=== Section Start ===
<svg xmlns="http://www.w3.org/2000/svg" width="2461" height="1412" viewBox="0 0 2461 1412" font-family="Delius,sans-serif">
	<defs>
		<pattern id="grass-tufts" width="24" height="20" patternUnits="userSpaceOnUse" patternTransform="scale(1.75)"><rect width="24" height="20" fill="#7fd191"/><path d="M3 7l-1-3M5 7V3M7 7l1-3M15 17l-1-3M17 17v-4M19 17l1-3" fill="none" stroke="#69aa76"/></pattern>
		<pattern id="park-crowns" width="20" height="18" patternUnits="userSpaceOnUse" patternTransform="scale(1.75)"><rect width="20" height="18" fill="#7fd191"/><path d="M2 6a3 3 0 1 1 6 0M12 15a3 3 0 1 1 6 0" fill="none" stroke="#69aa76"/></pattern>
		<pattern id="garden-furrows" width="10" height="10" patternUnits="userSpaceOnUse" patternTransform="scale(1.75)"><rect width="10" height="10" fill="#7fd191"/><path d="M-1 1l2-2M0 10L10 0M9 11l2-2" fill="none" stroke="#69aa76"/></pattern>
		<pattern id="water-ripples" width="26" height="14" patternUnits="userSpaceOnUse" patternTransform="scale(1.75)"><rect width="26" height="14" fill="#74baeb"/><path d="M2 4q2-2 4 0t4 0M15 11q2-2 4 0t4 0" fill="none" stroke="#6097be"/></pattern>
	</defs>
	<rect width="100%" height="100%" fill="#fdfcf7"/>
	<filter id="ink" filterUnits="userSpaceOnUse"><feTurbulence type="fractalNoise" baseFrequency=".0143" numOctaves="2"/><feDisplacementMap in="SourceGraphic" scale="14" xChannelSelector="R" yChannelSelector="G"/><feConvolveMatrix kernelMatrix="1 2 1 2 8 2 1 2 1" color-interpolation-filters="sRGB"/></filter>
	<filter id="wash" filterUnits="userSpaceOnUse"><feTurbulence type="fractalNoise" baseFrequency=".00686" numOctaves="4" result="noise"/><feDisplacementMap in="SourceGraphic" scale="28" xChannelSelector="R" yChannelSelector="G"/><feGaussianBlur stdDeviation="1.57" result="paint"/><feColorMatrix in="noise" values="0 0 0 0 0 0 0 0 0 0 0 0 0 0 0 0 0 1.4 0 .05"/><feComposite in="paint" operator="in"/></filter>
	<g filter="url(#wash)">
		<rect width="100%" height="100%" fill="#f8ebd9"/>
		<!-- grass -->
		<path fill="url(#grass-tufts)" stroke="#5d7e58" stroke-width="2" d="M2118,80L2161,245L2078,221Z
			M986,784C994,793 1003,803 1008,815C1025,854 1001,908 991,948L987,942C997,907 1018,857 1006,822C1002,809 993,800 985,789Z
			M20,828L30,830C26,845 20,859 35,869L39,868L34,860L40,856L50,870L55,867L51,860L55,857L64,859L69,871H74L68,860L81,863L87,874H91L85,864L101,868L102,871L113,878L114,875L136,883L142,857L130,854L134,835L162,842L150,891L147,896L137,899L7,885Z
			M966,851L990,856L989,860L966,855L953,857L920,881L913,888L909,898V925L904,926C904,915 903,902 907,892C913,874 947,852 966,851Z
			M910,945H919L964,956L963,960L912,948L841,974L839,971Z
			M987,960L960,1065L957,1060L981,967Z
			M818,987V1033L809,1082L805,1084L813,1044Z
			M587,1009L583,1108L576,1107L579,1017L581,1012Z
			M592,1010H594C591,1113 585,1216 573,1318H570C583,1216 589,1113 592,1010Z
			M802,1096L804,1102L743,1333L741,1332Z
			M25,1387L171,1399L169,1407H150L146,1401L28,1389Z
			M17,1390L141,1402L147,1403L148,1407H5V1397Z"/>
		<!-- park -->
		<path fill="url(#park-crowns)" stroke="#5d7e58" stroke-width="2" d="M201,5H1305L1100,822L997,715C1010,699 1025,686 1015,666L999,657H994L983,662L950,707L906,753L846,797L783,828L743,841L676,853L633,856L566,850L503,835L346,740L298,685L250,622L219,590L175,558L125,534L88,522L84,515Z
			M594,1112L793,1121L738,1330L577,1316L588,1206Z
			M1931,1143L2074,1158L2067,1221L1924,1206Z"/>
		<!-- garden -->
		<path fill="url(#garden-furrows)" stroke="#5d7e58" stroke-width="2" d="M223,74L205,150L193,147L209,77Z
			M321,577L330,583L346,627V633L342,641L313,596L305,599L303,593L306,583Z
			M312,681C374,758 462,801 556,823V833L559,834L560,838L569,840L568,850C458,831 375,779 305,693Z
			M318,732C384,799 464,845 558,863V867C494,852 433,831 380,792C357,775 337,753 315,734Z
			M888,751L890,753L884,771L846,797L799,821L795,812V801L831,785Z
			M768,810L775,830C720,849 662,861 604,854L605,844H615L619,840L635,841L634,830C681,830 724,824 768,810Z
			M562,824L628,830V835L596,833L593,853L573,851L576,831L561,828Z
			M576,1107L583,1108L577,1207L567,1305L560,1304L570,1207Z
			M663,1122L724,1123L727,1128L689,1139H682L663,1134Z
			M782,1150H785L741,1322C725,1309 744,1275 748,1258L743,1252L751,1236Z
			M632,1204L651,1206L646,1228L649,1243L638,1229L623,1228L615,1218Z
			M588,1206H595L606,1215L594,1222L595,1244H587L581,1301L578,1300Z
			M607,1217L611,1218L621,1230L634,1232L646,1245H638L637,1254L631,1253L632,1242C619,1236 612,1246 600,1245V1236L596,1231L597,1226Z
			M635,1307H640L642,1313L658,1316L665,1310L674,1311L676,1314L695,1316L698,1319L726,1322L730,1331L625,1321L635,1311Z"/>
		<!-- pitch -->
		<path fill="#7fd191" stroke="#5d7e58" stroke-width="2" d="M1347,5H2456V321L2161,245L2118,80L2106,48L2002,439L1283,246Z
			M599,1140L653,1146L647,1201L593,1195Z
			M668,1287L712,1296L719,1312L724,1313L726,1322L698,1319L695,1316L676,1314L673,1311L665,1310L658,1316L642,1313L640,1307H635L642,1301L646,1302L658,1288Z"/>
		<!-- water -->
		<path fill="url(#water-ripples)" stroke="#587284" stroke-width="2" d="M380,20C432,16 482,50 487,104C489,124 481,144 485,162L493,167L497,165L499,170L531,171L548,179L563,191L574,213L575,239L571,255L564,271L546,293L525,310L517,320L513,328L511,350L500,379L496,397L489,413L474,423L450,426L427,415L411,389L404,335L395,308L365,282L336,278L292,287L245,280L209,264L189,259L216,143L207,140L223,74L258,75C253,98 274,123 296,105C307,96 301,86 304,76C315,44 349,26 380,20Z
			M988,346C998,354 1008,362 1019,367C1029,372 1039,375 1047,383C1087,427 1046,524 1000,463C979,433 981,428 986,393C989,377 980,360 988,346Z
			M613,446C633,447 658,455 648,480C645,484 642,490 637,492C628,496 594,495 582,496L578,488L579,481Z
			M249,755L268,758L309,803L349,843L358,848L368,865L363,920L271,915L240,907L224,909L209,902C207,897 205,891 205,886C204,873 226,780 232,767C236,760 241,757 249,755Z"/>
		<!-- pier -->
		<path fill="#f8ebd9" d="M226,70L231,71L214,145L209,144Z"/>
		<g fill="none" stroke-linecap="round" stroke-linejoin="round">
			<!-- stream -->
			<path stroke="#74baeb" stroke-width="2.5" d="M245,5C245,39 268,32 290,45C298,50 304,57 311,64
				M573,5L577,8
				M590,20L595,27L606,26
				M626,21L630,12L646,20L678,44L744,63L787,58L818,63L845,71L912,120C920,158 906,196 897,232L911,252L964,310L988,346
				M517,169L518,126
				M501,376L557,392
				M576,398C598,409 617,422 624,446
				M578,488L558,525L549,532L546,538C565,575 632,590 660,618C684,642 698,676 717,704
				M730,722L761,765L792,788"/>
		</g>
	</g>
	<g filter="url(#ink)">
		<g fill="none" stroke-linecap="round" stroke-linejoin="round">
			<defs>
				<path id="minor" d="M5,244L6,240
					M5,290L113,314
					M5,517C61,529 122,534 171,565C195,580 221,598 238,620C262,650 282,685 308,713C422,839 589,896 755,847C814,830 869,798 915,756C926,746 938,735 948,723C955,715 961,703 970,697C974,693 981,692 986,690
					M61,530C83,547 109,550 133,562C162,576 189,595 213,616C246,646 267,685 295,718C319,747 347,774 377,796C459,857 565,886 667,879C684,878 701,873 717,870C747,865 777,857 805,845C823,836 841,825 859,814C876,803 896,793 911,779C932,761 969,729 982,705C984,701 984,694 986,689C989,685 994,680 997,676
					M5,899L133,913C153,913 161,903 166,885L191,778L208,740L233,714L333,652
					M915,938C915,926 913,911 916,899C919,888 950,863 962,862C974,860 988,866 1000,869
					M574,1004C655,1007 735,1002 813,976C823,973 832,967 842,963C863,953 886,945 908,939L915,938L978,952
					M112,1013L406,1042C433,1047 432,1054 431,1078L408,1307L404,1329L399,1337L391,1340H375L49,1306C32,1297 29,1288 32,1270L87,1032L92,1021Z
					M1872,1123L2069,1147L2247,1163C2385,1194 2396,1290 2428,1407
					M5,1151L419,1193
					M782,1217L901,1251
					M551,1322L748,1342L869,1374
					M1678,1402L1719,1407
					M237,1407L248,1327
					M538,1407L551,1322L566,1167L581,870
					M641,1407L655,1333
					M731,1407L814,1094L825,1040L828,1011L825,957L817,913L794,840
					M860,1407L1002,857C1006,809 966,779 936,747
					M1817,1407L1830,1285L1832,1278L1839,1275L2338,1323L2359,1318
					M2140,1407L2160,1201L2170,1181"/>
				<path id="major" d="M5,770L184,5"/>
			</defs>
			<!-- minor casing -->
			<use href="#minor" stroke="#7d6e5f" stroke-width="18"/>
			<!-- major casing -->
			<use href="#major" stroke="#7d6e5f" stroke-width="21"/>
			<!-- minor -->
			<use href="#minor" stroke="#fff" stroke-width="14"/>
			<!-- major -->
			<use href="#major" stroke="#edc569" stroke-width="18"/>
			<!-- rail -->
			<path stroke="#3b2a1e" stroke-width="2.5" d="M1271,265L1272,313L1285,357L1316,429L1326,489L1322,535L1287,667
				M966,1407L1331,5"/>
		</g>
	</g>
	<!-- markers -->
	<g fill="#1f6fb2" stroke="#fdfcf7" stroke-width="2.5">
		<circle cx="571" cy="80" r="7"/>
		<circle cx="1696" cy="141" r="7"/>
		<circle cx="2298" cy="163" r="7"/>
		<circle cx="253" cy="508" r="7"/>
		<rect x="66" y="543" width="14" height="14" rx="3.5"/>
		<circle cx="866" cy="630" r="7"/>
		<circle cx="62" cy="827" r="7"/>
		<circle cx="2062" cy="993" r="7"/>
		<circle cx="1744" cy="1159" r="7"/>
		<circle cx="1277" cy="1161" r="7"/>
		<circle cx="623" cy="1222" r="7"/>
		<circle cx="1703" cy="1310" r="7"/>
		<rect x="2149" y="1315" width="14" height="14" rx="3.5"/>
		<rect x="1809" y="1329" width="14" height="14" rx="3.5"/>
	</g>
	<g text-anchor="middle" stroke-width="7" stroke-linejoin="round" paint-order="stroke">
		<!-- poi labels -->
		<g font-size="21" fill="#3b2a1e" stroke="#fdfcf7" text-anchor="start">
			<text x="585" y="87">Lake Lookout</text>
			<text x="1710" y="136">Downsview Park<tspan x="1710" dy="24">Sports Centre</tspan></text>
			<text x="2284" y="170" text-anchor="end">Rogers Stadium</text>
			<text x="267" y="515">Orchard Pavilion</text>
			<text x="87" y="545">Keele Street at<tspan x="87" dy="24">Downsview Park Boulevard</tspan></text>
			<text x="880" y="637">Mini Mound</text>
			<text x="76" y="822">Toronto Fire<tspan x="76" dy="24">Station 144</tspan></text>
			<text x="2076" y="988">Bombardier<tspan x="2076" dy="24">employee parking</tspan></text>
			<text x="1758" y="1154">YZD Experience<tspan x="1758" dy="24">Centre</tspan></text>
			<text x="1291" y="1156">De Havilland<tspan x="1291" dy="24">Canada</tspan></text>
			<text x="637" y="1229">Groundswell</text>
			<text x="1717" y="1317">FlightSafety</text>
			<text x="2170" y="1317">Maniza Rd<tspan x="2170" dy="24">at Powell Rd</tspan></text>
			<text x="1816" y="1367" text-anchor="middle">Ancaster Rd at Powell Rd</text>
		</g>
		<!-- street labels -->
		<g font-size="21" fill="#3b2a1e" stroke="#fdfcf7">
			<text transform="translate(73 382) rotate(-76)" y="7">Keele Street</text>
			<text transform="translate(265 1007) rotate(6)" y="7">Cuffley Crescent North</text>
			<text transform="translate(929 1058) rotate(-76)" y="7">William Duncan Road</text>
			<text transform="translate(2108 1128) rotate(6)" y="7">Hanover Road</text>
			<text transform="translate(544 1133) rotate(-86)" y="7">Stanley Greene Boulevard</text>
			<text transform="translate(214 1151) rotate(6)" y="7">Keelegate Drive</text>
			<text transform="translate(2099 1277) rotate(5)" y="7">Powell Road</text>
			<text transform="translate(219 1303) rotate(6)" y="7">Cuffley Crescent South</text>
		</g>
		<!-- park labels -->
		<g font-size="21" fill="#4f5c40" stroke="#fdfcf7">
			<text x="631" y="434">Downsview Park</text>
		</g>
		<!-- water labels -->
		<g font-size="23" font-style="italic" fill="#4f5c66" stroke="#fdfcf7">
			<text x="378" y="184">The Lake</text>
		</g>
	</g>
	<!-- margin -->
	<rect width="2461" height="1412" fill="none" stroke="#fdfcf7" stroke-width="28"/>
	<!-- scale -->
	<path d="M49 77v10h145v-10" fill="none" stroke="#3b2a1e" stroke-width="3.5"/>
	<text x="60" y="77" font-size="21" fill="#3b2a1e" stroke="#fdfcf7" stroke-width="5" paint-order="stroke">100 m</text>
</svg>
=== Section End ===
TO DO: In the records above, locate each line with the word "water". Copy all such lines.

EXERCISE OUTPUT:
		<pattern id="water-ripples" width="26" height="14" patternUnits="userSpaceOnUse" patternTransform="scale(1.75)"><rect width="26" height="14" fill="#74baeb"/><path d="M2 4q2-2 4 0t4 0M15 11q2-2 4 0t4 0" fill="none" stroke="#6097be"/></pattern>
		<!-- water -->
		<path fill="url(#water-ripples)" stroke="#587284" stroke-width="2" d="M380,20C432,16 482,50 487,104C489,124 481,144 485,162L493,167L497,165L499,170L531,171L548,179L563,191L574,213L575,239L571,255L564,271L546,293L525,310L517,320L513,328L511,350L500,379L496,397L489,413L474,423L450,426L427,415L411,389L404,335L395,308L365,282L336,278L292,287L245,280L209,264L189,259L216,143L207,140L223,74L258,75C253,98 274,123 296,105C307,96 301,86 304,76C315,44 349,26 380,20Z
		<!-- water labels -->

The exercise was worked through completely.